* What you are asked to do *
Extract the post's passage from "This cartoon in" to "is May 2012." and copy it word for word.

* Text for analysis *
⁂
This cartoon in the April 30th issue of the New Yorker made me smile and think of myself.
I also found another interesting word in Ian McEwan’s short story in the same issue.
“The United Kingdom had succumbed, one letter announced, to a frenzy of akrasia–which was, Tony reminded me, the Greek word for acting against one’s better judgment. (Had I not read Plato’s Protagoras?) A useful word. I stored it away.” from “Hand on the Shoulder” by Ian McEwan, New Yorker, April 30, 2012
I’m still feeling quite exhausted. I guess I really do need to fly away. I did most of the paperwork for applying for reimbursement for medical expenses for 2011 yesterday. Eileen has a “benny” at work which allows her to set aside a certain amount of non-taxable income designated just for medical expenses. It’s set up so that we pay and then apply for reimbursement. The deadline for applying for 2011 is May 2012.
I worked on “Danse” by Debussy quite a bit yesterday. I played it slowly all the way through with the metronome set at eighth note = 120 beats per minute.
⁂
[Dataset records]
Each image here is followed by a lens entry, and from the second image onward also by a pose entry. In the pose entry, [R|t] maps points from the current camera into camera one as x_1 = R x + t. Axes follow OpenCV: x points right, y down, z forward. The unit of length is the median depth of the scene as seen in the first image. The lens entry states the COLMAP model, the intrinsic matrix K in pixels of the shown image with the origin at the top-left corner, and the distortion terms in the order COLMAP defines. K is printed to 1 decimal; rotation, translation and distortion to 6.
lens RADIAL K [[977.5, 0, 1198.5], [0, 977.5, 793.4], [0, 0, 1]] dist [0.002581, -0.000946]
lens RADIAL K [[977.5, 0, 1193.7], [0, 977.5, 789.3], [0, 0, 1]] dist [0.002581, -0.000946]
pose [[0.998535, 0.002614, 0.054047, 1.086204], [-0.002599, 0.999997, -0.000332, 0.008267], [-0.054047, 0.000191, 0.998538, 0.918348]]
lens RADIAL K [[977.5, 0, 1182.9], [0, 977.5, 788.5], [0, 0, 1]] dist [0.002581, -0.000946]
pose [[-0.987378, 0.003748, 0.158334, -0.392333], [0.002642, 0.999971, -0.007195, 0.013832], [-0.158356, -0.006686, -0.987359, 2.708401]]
⁂
* Answer to this task *
This cartoon in the April 30th issue of the New Yorker made me smile and think of myself.
I also found another interesting word in Ian McEwan’s short story in the same issue.
“The United Kingdom had succumbed, one letter announced, to a frenzy of akrasia–which was, Tony reminded me, the Greek word for acting against one’s better judgment. (Had I not read Plato’s Protagoras?) A useful word. I stored it away.” from “Hand on the Shoulder” by Ian McEwan, New Yorker, April 30, 2012
I’m still feeling quite exhausted. I guess I really do need to fly away. I did most of the paperwork for applying for reimbursement for medical expenses for 2011 yesterday. Eileen has a “benny” at work which allows her to set aside a certain amount of non-taxable income designated just for medical expenses. It’s set up so that we pay and then apply for reimbursement. The deadline for applying for 2011 is May 2012.